EXERCISE OBJECTIVE: Quote all of the records below verbatim, keeping each line in its original order.

DATA LINES:
****************

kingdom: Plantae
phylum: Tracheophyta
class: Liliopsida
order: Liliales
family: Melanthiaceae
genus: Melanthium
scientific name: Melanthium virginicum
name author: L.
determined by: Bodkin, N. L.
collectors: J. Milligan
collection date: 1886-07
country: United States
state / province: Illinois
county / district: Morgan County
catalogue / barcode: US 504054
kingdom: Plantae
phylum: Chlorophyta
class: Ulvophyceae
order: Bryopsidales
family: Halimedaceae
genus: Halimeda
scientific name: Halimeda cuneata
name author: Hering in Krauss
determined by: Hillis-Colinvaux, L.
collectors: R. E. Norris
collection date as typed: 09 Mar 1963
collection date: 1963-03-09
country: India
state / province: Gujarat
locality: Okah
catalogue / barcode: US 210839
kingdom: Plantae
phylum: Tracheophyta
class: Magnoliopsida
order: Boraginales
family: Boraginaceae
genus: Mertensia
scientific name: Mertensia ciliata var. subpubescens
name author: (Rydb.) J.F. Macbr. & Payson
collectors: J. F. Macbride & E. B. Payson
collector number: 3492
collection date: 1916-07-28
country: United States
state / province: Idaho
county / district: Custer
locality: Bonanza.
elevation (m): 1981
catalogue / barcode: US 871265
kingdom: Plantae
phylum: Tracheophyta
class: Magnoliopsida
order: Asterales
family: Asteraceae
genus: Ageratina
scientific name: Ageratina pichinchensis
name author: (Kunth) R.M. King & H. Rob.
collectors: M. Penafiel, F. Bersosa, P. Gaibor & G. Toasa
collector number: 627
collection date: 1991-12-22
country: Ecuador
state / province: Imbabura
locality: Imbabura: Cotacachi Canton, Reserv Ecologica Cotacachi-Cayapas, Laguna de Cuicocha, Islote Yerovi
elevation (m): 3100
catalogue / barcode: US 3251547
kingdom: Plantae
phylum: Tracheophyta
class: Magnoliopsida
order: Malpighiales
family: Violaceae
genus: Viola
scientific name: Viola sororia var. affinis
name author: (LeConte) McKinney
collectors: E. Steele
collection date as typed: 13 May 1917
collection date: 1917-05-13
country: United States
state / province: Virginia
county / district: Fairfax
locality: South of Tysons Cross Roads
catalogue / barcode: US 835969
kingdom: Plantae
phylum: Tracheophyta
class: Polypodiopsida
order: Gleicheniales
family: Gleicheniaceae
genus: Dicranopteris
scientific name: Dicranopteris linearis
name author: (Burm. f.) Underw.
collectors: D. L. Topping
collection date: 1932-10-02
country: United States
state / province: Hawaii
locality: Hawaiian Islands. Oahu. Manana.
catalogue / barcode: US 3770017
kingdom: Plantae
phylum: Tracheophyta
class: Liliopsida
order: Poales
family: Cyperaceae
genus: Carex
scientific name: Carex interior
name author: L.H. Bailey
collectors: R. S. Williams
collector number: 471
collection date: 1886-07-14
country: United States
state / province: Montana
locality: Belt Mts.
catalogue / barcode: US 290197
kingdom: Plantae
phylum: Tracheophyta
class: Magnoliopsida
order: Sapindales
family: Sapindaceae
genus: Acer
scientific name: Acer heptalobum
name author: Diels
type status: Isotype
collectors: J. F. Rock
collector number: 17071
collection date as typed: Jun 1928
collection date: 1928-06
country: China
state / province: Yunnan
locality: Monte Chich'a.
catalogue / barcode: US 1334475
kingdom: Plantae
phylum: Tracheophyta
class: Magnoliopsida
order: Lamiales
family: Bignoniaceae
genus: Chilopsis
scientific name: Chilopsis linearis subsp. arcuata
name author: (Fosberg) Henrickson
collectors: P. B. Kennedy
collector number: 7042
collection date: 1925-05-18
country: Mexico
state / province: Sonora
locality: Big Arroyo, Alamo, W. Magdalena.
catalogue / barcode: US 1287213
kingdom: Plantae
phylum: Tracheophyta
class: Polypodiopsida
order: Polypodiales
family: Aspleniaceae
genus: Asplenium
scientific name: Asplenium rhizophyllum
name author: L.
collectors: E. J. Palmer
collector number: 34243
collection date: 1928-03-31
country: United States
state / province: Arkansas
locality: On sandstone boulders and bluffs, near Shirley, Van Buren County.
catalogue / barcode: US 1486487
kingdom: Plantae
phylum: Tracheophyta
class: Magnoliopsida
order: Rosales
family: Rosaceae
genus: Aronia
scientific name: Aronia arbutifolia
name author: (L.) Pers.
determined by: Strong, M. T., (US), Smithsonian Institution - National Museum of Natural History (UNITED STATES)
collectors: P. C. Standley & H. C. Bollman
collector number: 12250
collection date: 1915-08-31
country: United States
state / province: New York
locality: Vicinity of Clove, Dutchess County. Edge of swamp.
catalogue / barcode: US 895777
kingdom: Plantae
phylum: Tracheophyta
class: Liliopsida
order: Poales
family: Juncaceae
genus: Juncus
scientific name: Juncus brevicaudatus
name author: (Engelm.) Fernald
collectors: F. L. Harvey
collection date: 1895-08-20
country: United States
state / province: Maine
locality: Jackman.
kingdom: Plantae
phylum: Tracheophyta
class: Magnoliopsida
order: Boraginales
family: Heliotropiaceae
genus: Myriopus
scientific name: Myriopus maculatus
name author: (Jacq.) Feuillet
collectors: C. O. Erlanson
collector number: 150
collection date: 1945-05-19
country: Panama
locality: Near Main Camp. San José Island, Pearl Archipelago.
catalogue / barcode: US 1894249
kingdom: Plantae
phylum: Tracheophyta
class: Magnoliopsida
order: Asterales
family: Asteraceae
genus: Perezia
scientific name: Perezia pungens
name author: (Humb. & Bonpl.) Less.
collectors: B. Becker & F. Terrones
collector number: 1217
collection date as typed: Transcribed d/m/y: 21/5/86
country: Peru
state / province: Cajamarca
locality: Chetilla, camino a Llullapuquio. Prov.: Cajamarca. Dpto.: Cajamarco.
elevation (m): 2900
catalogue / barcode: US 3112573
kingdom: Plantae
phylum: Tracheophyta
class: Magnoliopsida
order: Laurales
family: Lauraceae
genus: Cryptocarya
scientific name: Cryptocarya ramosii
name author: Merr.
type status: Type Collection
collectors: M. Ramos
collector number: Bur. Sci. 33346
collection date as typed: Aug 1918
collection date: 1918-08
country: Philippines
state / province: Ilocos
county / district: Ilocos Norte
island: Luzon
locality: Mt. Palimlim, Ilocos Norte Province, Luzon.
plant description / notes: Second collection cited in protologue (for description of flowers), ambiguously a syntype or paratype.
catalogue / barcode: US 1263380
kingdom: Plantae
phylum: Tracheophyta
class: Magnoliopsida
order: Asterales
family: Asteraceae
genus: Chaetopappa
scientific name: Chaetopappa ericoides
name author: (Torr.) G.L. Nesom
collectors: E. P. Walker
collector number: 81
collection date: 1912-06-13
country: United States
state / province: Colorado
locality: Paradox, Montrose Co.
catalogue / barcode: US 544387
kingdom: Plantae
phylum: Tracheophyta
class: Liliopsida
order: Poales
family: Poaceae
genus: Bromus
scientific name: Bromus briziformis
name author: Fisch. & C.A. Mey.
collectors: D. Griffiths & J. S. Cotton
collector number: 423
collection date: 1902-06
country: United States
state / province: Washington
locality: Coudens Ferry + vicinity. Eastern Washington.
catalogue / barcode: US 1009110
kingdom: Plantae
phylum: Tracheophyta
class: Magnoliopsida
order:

****************

SOLUTION TO THIS EXERCISE:
kingdom: Plantae
phylum: Tracheophyta
class: Liliopsida
order: Liliales
family: Melanthiaceae
genus: Melanthium
scientific name: Melanthium virginicum
name author: L.
determined by: Bodkin, N. L.
collectors: J. Milligan
collection date: 1886-07
country: United States
state / province: Illinois
county / district: Morgan County
catalogue / barcode: US 504054
kingdom: Plantae
phylum: Chlorophyta
class: Ulvophyceae
order: Bryopsidales
family: Halimedaceae
genus: Halimeda
scientific name: Halimeda cuneata
name author: Hering in Krauss
determined by: Hillis-Colinvaux, L.
collectors: R. E. Norris
collection date as typed: 09 Mar 1963
collection date: 1963-03-09
country: India
state / province: Gujarat
locality: Okah
catalogue / barcode: US 210839
kingdom: Plantae
phylum: Tracheophyta
class: Magnoliopsida
order: Boraginales
family: Boraginaceae
genus: Mertensia
scientific name: Mertensia ciliata var. subpubescens
name author: (Rydb.) J.F. Macbr. & Payson
collectors: J. F. Macbride & E. B. Payson
collector number: 3492
collection date: 1916-07-28
country: United States
state / province: Idaho
county / district: Custer
locality: Bonanza.
elevation (m): 1981
catalogue / barcode: US 871265
kingdom: Plantae
phylum: Tracheophyta
class: Magnoliopsida
order: Asterales
family: Asteraceae
genus: Ageratina
scientific name: Ageratina pichinchensis
name author: (Kunth) R.M. King & H. Rob.
collectors: M. Penafiel, F. Bersosa, P. Gaibor & G. Toasa
collector number: 627
collection date: 1991-12-22
country: Ecuador
state / province: Imbabura
locality: Imbabura: Cotacachi Canton, Reserv Ecologica Cotacachi-Cayapas, Laguna de Cuicocha, Islote Yerovi
elevation (m): 3100
catalogue / barcode: US 3251547
kingdom: Plantae
phylum: Tracheophyta
class: Magnoliopsida
order: Malpighiales
family: Violaceae
genus: Viola
scientific name: Viola sororia var. affinis
name author: (LeConte) McKinney
collectors: E. Steele
collection date as typed: 13 May 1917
collection date: 1917-05-13
country: United States
state / province: Virginia
county / district: Fairfax
locality: South of Tysons Cross Roads
catalogue / barcode: US 835969
kingdom: Plantae
phylum: Tracheophyta
class: Polypodiopsida
order: Gleicheniales
family: Gleicheniaceae
genus: Dicranopteris
scientific name: Dicranopteris linearis
name author: (Burm. f.) Underw.
collectors: D. L. Topping
collection date: 1932-10-02
country: United States
state / province: Hawaii
locality: Hawaiian Islands. Oahu. Manana.
catalogue / barcode: US 3770017
kingdom: Plantae
phylum: Tracheophyta
class: Liliopsida
order: Poales
family: Cyperaceae
genus: Carex
scientific name: Carex interior
name author: L.H. Bailey
collectors: R. S. Williams
collector number: 471
collection date: 1886-07-14
country: United States
state / province: Montana
locality: Belt Mts.
catalogue / barcode: US 290197
kingdom: Plantae
phylum: Tracheophyta
class: Magnoliopsida
order: Sapindales
family: Sapindaceae
genus: Acer
scientific name: Acer heptalobum
name author: Diels
type status: Isotype
collectors: J. F. Rock
collector number: 17071
collection date as typed: Jun 1928
collection date: 1928-06
country: China
state / province: Yunnan
locality: Monte Chich'a.
catalogue / barcode: US 1334475
kingdom: Plantae
phylum: Tracheophyta
class: Magnoliopsida
order: Lamiales
family: Bignoniaceae
genus: Chilopsis
scientific name: Chilopsis linearis subsp. arcuata
name author: (Fosberg) Henrickson
collectors: P. B. Kennedy
collector number: 7042
collection date: 1925-05-18
country: Mexico
state / province: Sonora
locality: Big Arroyo, Alamo, W. Magdalena.
catalogue / barcode: US 1287213
kingdom: Plantae
phylum: Tracheophyta
class: Polypodiopsida
order: Polypodiales
family: Aspleniaceae
genus: Asplenium
scientific name: Asplenium rhizophyllum
name author: L.
collectors: E. J. Palmer
collector number: 34243
collection date: 1928-03-31
country: United States
state / province: Arkansas
locality: On sandstone boulders and bluffs, near Shirley, Van Buren County.
catalogue / barcode: US 1486487
kingdom: Plantae
phylum: Tracheophyta
class: Magnoliopsida
order: Rosales
family: Rosaceae
genus: Aronia
scientific name: Aronia arbutifolia
name author: (L.) Pers.
determined by: Strong, M. T., (US), Smithsonian Institution - National Museum of Natural History (UNITED STATES)
collectors: P. C. Standley & H. C. Bollman
collector number: 12250
collection date: 1915-08-31
country: United States
state / province: New York
locality: Vicinity of Clove, Dutchess County. Edge of swamp.
catalogue / barcode: US 895777
kingdom: Plantae
phylum: Tracheophyta
class: Liliopsida
order: Poales
family: Juncaceae
genus: Juncus
scientific name: Juncus brevicaudatus
name author: (Engelm.) Fernald
collectors: F. L. Harvey
collection date: 1895-08-20
country: United States
state / province: Maine
locality: Jackman.
kingdom: Plantae
phylum: Tracheophyta
class: Magnoliopsida
order: Boraginales
family: Heliotropiaceae
genus: Myriopus
scientific name: Myriopus maculatus
name author: (Jacq.) Feuillet
collectors: C. O. Erlanson
collector number: 150
collection date: 1945-05-19
country: Panama
locality: Near Main Camp. San José Island, Pearl Archipelago.
catalogue / barcode: US 1894249
kingdom: Plantae
phylum: Tracheophyta
class: Magnoliopsida
order: Asterales
family: Asteraceae
genus: Perezia
scientific name: Perezia pungens
name author: (Humb. & Bonpl.) Less.
collectors: B. Becker & F. Terrones
collector number: 1217
collection date as typed: Transcribed d/m/y: 21/5/86
country: Peru
state / province: Cajamarca
locality: Chetilla, camino a Llullapuquio. Prov.: Cajamarca. Dpto.: Cajamarco.
elevation (m): 2900
catalogue / barcode: US 3112573
kingdom: Plantae
phylum: Tracheophyta
class: Magnoliopsida
order: Laurales
family: Lauraceae
genus: Cryptocarya
scientific name: Cryptocarya ramosii
name author: Merr.
type status: Type Collection
collectors: M. Ramos
collector number: Bur. Sci. 33346
collection date as typed: Aug 1918
collection date: 1918-08
country: Philippines
state / province: Ilocos
county / district: Ilocos Norte
island: Luzon
locality: Mt. Palimlim, Ilocos Norte Province, Luzon.
plant description / notes: Second collection cited in protologue (for description of flowers), ambiguously a syntype or paratype.
catalogue / barcode: US 1263380
kingdom: Plantae
phylum: Tracheophyta
class: Magnoliopsida
order: Asterales
family: Asteraceae
genus: Chaetopappa
scientific name: Chaetopappa ericoides
name author: (Torr.) G.L. Nesom
collectors: E. P. Walker
collector number: 81
collection date: 1912-06-13
country: United States
state / province: Colorado
locality: Paradox, Montrose Co.
catalogue / barcode: US 544387
kingdom: Plantae
phylum: Tracheophyta
class: Liliopsida
order: Poales
family: Poaceae
genus: Bromus
scientific name: Bromus briziformis
name author: Fisch. & C.A. Mey.
collectors: D. Griffiths & J. S. Cotton
collector number: 423
collection date: 1902-06
country: United States
state / province: Washington
locality: Coudens Ferry + vicinity. Eastern Washington.
catalogue / barcode: US 1009110
kingdom: Plantae
phylum: Tracheophyta
class: Magnoliopsida
order:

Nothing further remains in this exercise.